Question

prove that: (sin thita + sec thita ) square + ( cos thita + cosec thita) square = (1+ sec thita cosec thita ​

Answer 1

Correct Question :-

Prove that : $\sf ( sin \theta+sec \theta)^2+(cos\theta+cosec \theta )^2= (1+sec\theta cosec\theta)^2$ .

Solution :-

$\sf L.H.S = (sin\theta+sec\theta)^2+(cos\theta+cosec \theta)^2$

$\bullet\bf \ sec\theta = \dfrac{1}{cos\theta} \\\\\bullet \ cosec \theta = \dfrac{1}{sin \theta}$

         $= \sf \left( sin\theta+\dfrac{1}{cos\theta} \right)^2+\left(cos\theta+\dfrac{1}{sin\theta} \right) \\\\= \left( \dfrac{sin\theta cos\theta+1}{cos\theta} \right)^2+ \left( \dfrac{cos\theta sin\theta +1}{sin\theta} \right)^2 \\\\= \dfrac{(sin\theta cos\theta +1)^2}{cos\theta ^2} +\dfrac{(sin \theta cos\theta +1)^2} {sin\theta^2}$

Taking  $\sf (sin\theta cos\theta +1)^2$ as a common factor.

         $= \sf (sin\theta cos \theta +1 )^2 \ \left[ \dfrac{1}{cos\theta^2}+\dfrac{1}{sin\theta^2} \right] \\\\= (sin\theta cos \theta +1 )^2 \left[ \dfrac{sin\theta ^2+cos \theta ^2}{cos\theta ^2sin\theta ^2} \right]$

$\bullet\bf \ sin \theta ^2+cos \theta ^2 = 1$

         $= \sf (sin \theta cos \theta +1)^2\times \dfrac{1}{cos\theta ^2sin \thea ^2} \\\\= \dfrac{( sin \theta cos\theta+1)^2}{cos\theta ^2 sin \theta ^2} \\\\= \left( \dfrac{sin \theta cos\theta +1 }{cos\theta sin \theta } \right)^2 \\\\= \left( \dfrac{sin \theta cos\theta}{sin\theta cos\theta }+ \dfrac{1} { sin \theta cos \theta} \right) \\\\= \left(1+ \dfrac{1}{sin\theta} \times \dfrac{1}{cos\theta} \right)^2 \\\\= (1+cosec \theta sec\theta)^2\\\\= (1+sec \theta cos \theta )^2\\\\= R.H.S$

Hence proved.

▶ _Information shown_

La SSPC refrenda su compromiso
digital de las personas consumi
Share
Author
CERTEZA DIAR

▶ _What you have to do_
Answer these about the trigonometry proof thread:
1. In the solution, what is sec θ rewritten as?
2. What expression is taken as a common factor?
3. What identity is stated to simplify the bracketed sum?

▶ _Answer to the problem_
1. 1/cos θ
2. (sin θ cos θ + 1)²
3. sin²θ + cos²θ = 1